TASK A: Rewrite the rows from the first one through the line containing "0: (24, 63)", inclusive, changing "top-left" to "upper-left" and leaving everything else as it is.

GIVEN TEXT:
I am not quite sure if the rule carries over into 3rd party discussions.  Can you use the first names while talking to your shadchan?  I think that should be acceptable but you never know.  Maybe this could be the start of an even stronger 'chumrah'.  The girls should always use the term 'bochur' and the the boys should use the term 'maidel'.  So when talking to the shadchan, the boy would say "Yes, I agree to out with Maidel Moskowitz".  Likewise, the girl would say "I agree to go out with Bochur Blum".  You know, this might catch on!

Or, you could go the mentschlech route and have a normal conversation.  

You decide.


Thursday, October 25, 2018

Let's start with the Shidduch Crisis.

There have been many suggestions to help alleviate the Shidduch Crisis.  Many well meaning people have spent a lot of time and money to help.  Almost everybody has some opinion on how to solve it.  Well, short of using a shotgun, I don't really have a solution.  But I haven't fully discounted the shotgun yet.  

What I do have are some thoughts that I have accumulated over the years of being a parent and having married off a few kids (and some more to go, B'ezras/t Hashem) that might help some people with the dating process.  Perhaps a few people will agree with them and it will help. Some are for the younger crowd, some for the older, some for the more yeshivish and some for the modern.  Enough unsolicited advice for everyone.  I'm not ready to hang up a "dating/life coach" shingle but the fact that we have people doing this is an indication that some things and/or people need some fixing.  So let's begin.

SUPPLIED MATERIAL:
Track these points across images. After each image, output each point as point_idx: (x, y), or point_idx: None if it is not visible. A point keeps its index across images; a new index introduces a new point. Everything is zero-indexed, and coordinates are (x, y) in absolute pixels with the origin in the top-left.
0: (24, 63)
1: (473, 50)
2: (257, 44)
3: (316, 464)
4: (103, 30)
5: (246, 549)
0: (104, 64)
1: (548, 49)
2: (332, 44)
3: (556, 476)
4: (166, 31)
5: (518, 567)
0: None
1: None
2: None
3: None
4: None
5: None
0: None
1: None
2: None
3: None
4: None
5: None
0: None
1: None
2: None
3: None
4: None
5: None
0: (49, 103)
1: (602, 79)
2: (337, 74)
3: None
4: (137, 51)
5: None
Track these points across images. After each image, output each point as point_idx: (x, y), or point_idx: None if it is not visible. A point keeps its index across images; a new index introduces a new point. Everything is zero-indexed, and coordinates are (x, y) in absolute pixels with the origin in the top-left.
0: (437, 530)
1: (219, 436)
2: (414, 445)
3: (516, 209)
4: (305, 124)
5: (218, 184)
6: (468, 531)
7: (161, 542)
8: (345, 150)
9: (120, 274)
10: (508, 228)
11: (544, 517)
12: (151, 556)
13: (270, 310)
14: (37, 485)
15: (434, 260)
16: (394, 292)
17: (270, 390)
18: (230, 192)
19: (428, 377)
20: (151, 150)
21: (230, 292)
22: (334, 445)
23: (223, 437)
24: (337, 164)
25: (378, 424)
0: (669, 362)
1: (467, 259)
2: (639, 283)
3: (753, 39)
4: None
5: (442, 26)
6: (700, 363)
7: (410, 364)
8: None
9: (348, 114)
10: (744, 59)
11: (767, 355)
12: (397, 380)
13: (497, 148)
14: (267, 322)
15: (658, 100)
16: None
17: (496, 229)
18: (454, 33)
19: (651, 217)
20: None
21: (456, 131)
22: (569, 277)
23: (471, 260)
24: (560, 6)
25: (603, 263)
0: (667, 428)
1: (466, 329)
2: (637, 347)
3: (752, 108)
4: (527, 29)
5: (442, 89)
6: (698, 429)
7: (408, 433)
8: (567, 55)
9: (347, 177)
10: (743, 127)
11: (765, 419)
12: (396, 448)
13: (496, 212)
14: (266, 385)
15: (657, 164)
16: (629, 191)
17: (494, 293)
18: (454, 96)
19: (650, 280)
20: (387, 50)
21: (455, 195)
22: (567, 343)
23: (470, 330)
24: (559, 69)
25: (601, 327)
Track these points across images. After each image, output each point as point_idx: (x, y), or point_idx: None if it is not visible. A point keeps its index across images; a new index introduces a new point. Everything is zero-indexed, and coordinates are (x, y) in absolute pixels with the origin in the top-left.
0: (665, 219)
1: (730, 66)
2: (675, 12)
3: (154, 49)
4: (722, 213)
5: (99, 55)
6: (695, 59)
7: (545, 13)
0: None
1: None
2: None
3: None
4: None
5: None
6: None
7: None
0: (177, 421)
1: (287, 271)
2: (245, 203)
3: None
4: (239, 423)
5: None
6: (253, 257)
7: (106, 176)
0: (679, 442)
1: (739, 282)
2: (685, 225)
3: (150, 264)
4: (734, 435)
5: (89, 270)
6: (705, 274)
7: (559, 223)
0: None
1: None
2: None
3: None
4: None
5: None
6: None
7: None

TASK B: In the post on the Shidduch Crisis, what leads the author to conclude that some things and/or people need fixing?

CORRECT RESULT A:
Track these points across images. After each image, output each point as point_idx: (x, y), or point_idx: None if it is not visible. A point keeps its index across images; a new index introduces a new point. Everything is zero-indexed, and coordinates are (x, y) in absolute pixels with the origin in the upper-left.
0: (24, 63)

CORRECT RESULT B: The author points to the fact that there are people working as "dating/life coaches." The author takes the existence of such coaches as an indication that some things and/or people need some fixing.